Notes

NeRF

  • what are NeRFs?

    NeRFs are a type of network used to generate unseen views of an object using the seen views as the dataset. The model takes a 5D(3d coordinates,camera angles) input and then outputs a 4D(rgb color, densoty) vector.

  • Sampling Inputs

    The 3 dimensinal coordinates that has to be passed into the neural network is sampled using a ray casting algorithm. The algorithm is as follows:

    1. Cast a ray from a pixel of the image to the object.
    2. Sample points along the ray.
    3. Pass the sampled points to the network.

    Image alt

    Code:

    def compute_rays(height,width,focal_length,cam2world):
        x ,y = tor_to_meshgrid(
            torch.arrange(width).to(cam2world),
            torch.arrange(height).to(cam2world)
        )
        directions = torch.stack(
            [(x - width*0.5)/focal_length,
            (y - height*0.5)/focal_length,
            torch.ones_like(x)]
        )
        ray_o = torch.broadcast_to(
            cam2world[:3,-1],
            directions.shape
        )
        ray_dir = torch.sum(
            directions[...,None,:] * cam2world[:3,:3],
            dim=-1
        )
        return rays_o,ray_dir   
    

    This function returns all the points on the image and it’s direction vector.

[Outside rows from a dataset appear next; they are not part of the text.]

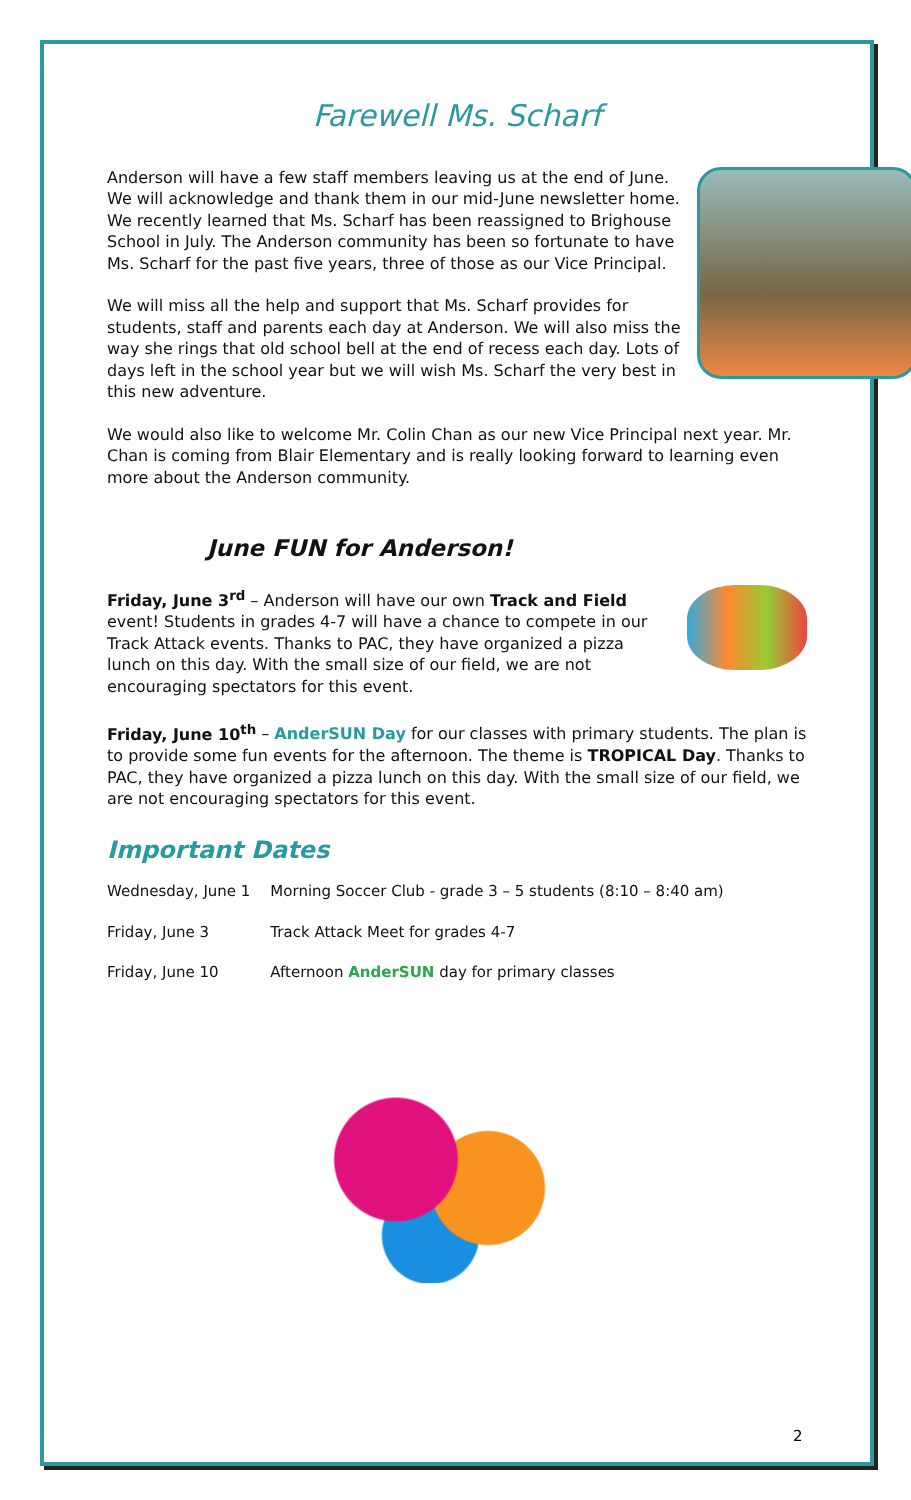Farewell Ms. Scharf
Anderson will have a few staff members leaving us at the end of June. We will acknowledge and thank them in our mid-June newsletter home. We recently learned that Ms. Scharf has been reassigned to Brighouse School in July. The Anderson community has been so fortunate to have Ms. Scharf for the past five years, three of those as our Vice Principal.
We will miss all the help and support that Ms. Scharf provides for students, staff and parents each day at Anderson. We will also miss the way she rings that old school bell at the end of recess each day. Lots of days left in the school year but we will wish Ms. Scharf the very best in this new adventure.
We would also like to welcome Mr. Colin Chan as our new Vice Principal next year. Mr. Chan is coming from Blair Elementary and is really looking forward to learning even more about the Anderson community.
June FUN for Anderson!
Friday, June 3<sup>rd</sup> – Anderson will have our own Track and Field event! Students in grades 4-7 will have a chance to compete in our Track Attack events. Thanks to PAC, they have organized a pizza lunch on this day. With the small size of our field, we are not encouraging spectators for this event.
Friday, June 10<sup>th</sup> – AnderSUN Day for our classes with primary students. The plan is to provide some fun events for the afternoon. The theme is TROPICAL Day. Thanks to PAC, they have organized a pizza lunch on this day. With the small size of our field, we are not encouraging spectators for this event.
Important Dates
| Wednesday, June 1 | Morning Soccer Club - grade 3 – 5 students (8:10 – 8:40 am) |
| Friday, June 3 | Track Attack Meet for grades 4-7 |
| Friday, June 10 | Afternoon AnderSUN day for primary classes |
2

The points are then sampled using the following function:

    def compute_query_points(
        ray_directions,
        ray_origins,
        near,
        far,
        num_samples,
        random=True):
        depth_values = torch.linspace(near,far,num_samples).to(ray_origins)
        if random:
            shape = list(depth_values.shpae[:,-1]) + [num_samples]
            depth_values = depth_values \
             + torch.rand(shape).to(ray_origins) * (far - near)/num_samples
        query_points = ray_origins[...,None,:] \
         + ray_directions[...,None,:]*depth_values[...,None,:]
    
        return query_points, depth_values 
    
  • Archeitecture

    Image alt

    The network is a fully connected network with 8 layers. The input to the network is a 5D vector and the output is a 4D vector. The network is trained using a loss function which is the sum of the MSE of the rgb color and the density. The network is trained using the Adam optimizer.

    The PyTorch model looks like follows:

    class NeRF(nn.Module):
        def __init__(self,out_channel=128,num_encoding_functions=6):
            super(NeRF,self).__init__()
            self.layer1 = nn.Linear(3 + 3*2*num_encoding_functions,out_channel)
            self.layer2 = nn.Linear(out_channel,out_channel)
            self.layer3 = nn.Linear(out_channel,4)
            self.relu = nn.ReLU()
    
        def forward(self,x):
            x = self.relu(self.layer1(x))
            x = self.relu(self.layer2(x))
            out = self.layer3(x)
            return out
    
  • Training and rendering the output

    One important thing to notice here is that we have to positional encode the input features to a higher frequency because ML models typically are good at learning higher frequency features.

    Embryo training dataset

    Image alt

    Inference Embryo reconstructed and depth plots

    Image alt